**Activity**
Restate the entries below in full, exactly as they read, but without pictures.

**Records to use**
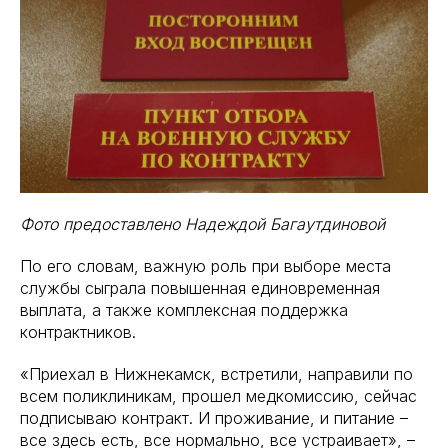
Фото предоставлено Надеждой Багаутдиновой
По его словам, важную роль при выборе места
службы сыграла повышенная единовременная
выплата, а также комплексная поддержка
контрактников.
«Приехал в Нижнекамск, встретили, направили по
всем поликлиникам, прошел медкомиссию, сейчас
подписываю контракт. И проживание, и питание –
все здесь есть, все нормально, все устраивает», –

**Task result**
Фото предоставлено Надеждой Багаутдиновой
По его словам, важную роль при выборе места
службы сыграла повышенная единовременная
выплата, а также комплексная поддержка
контрактников.
«Приехал в Нижнекамск, встретили, направили по
всем поликлиникам, прошел медкомиссию, сейчас
подписываю контракт. И проживание, и питание –
все здесь есть, все нормально, все устраивает», –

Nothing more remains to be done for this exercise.